The word Maya can mean “to measure”. When we measure anything we focus on one dimension of it’s presence. I am 6ft tall, but that description alone is insufficient.
When we look out at the world, we do so through a grid – the grid consists of numbers or words that are measurements, or descriptions of patterns in the world. This makes communication possible, rather than trying to somehow communicate the ineffable to another person. Our descriptions also reduce the world to a few communicable dimensions, and we tend to then believe those dimensions are what is there.
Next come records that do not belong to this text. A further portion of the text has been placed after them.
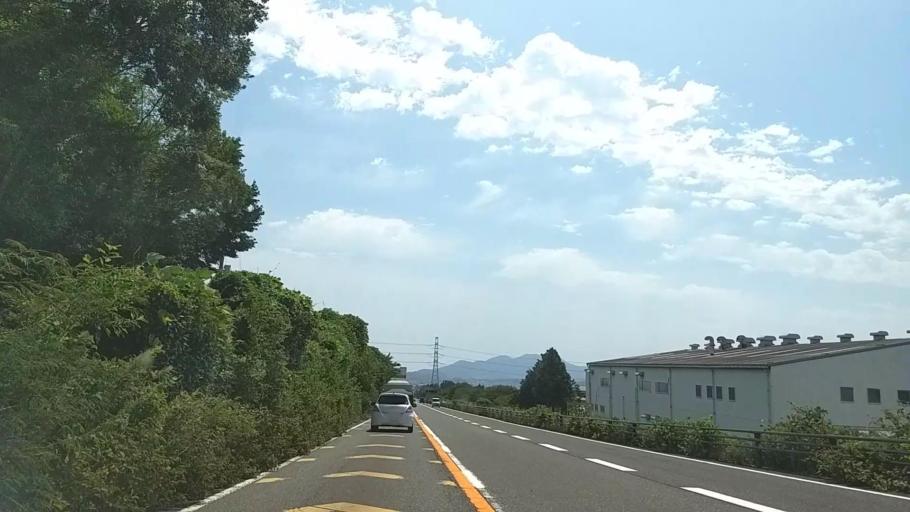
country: JP
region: Shizuoka
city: Fujinomiya
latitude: 35.2651
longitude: 138.6151
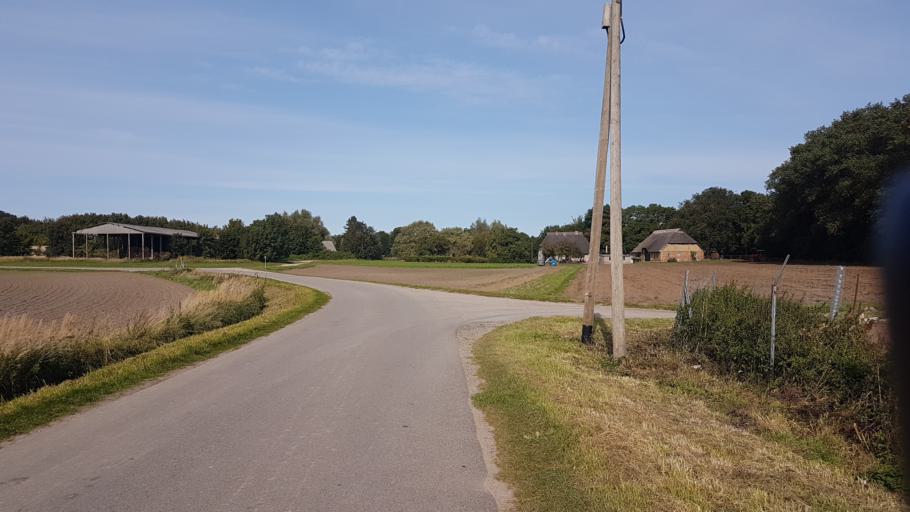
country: DE
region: Mecklenburg-Vorpommern
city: Gingst
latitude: 54.4340
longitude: 13.2242
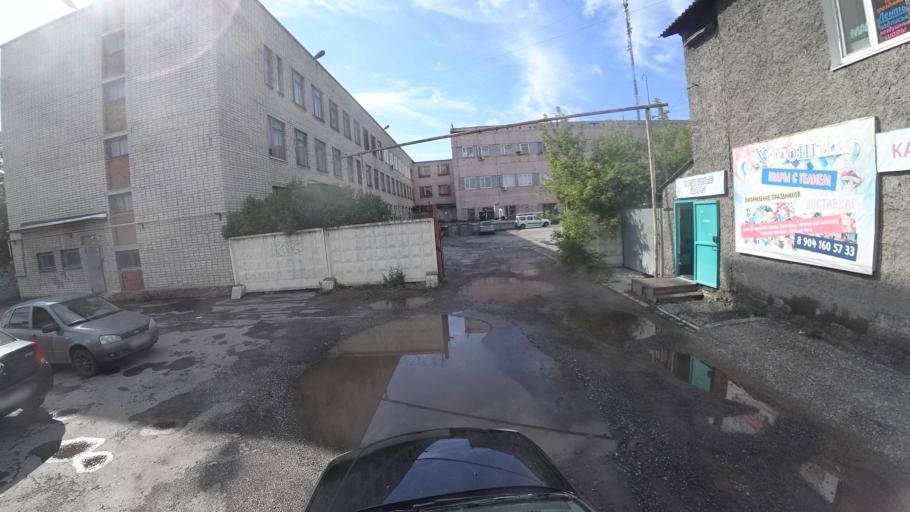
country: RU
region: Sverdlovsk
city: Kamyshlov
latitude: 56.8427
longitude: 62.7104
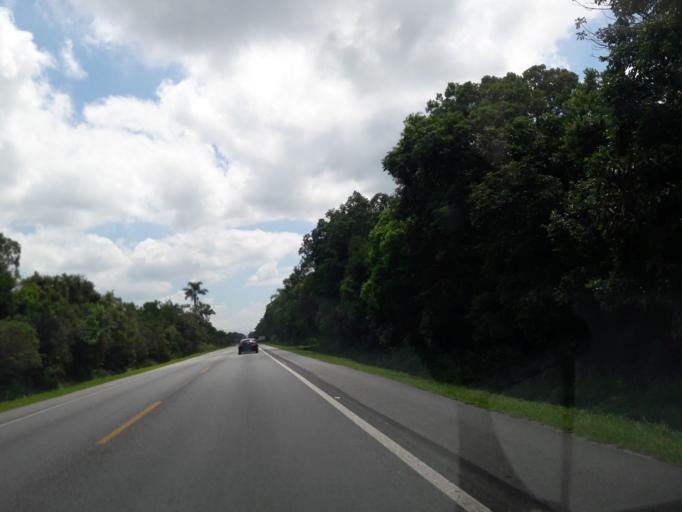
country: BR
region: Parana
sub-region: Pontal Do Parana
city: Pontal do Parana
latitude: -25.6204
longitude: -48.5457
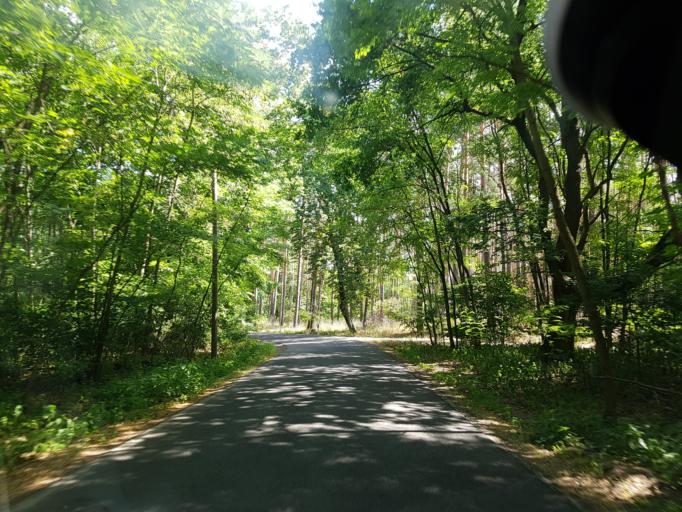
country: DE
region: Brandenburg
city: Cottbus
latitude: 51.6771
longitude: 14.3060
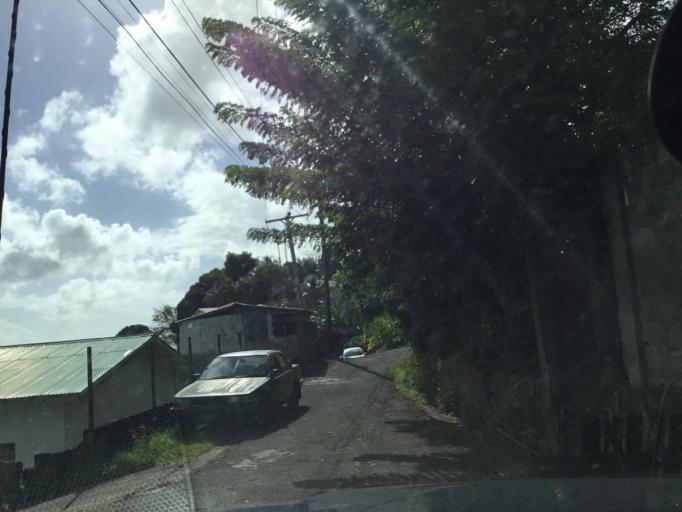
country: VC
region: Saint George
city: Kingstown
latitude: 13.1652
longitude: -61.2173
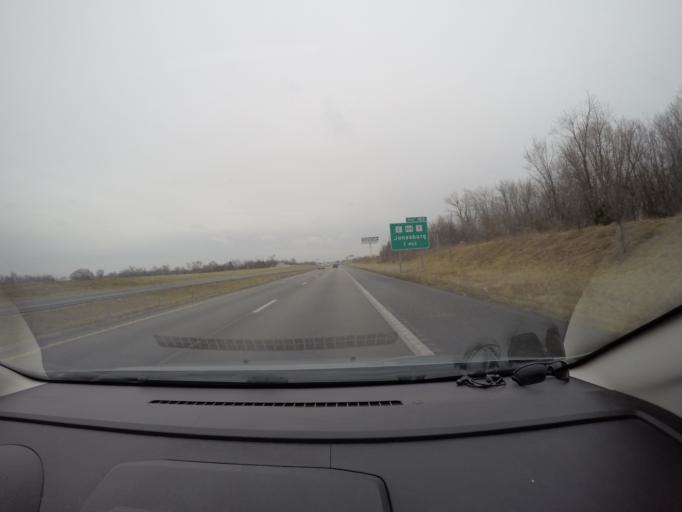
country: US
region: Missouri
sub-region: Warren County
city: Warrenton
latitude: 38.8640
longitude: -91.3245
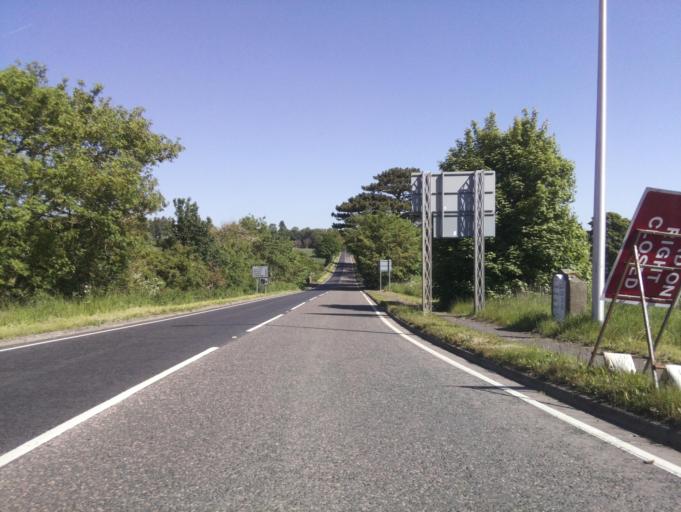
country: GB
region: Scotland
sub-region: Fife
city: Balmullo
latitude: 56.3490
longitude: -2.9416
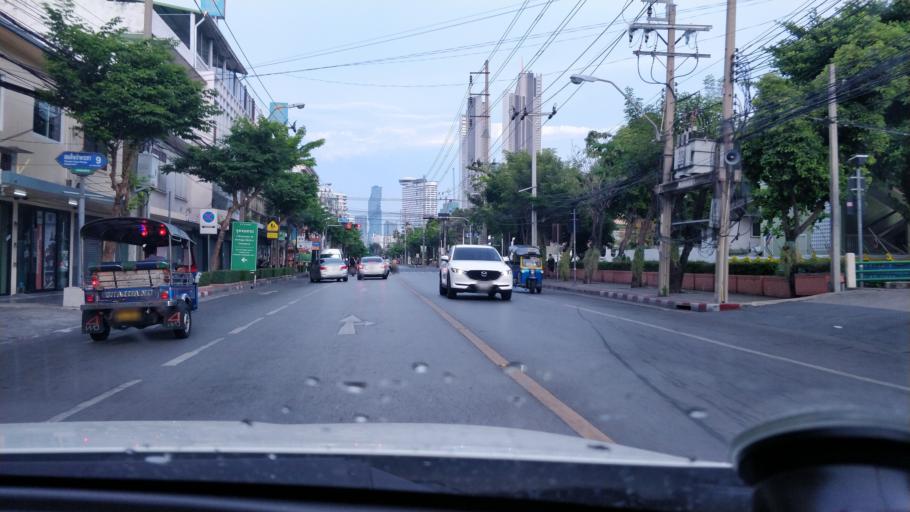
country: TH
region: Bangkok
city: Khlong San
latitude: 13.7326
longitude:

The patterns in the world reduced to single dimensions are flat and often uninteresting, so we look toward novel experiences that may happen in the future to give life richness and meaning. When we get to the future, we will look at the new patterns through the same grid, reducing them almost immediately to a few simple dimensions. We despair and then hope that a utopian future might await in another life, another more beautiful place. If we could get there, we’d take ourselves along and the same problem would persist.
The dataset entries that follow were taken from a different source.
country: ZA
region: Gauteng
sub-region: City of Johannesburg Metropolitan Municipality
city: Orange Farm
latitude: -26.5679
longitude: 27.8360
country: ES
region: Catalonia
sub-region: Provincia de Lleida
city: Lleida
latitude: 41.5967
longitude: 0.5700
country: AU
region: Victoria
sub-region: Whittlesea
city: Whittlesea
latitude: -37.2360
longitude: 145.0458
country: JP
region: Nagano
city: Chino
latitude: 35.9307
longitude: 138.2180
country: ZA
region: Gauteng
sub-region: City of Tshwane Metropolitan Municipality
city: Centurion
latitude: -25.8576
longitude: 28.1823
The cure is first noticing that we do this – we see the world as if through a bug screen, and this obviously obscures the richness of the reality we are in.
The second thing to do is to let the real world seep through the screen of measurement until we, for some moments at a time, inhabit the real world.
This process takes some repetition, patience, and a recognition that nothing very interesting is to be expected – only a gradual vibrancy taking the place of the mundane. It is possible to eventually be able to use the screen of measurement when it is helpful, and appreciate a world of richness without insisting there must be something better in a proposed future.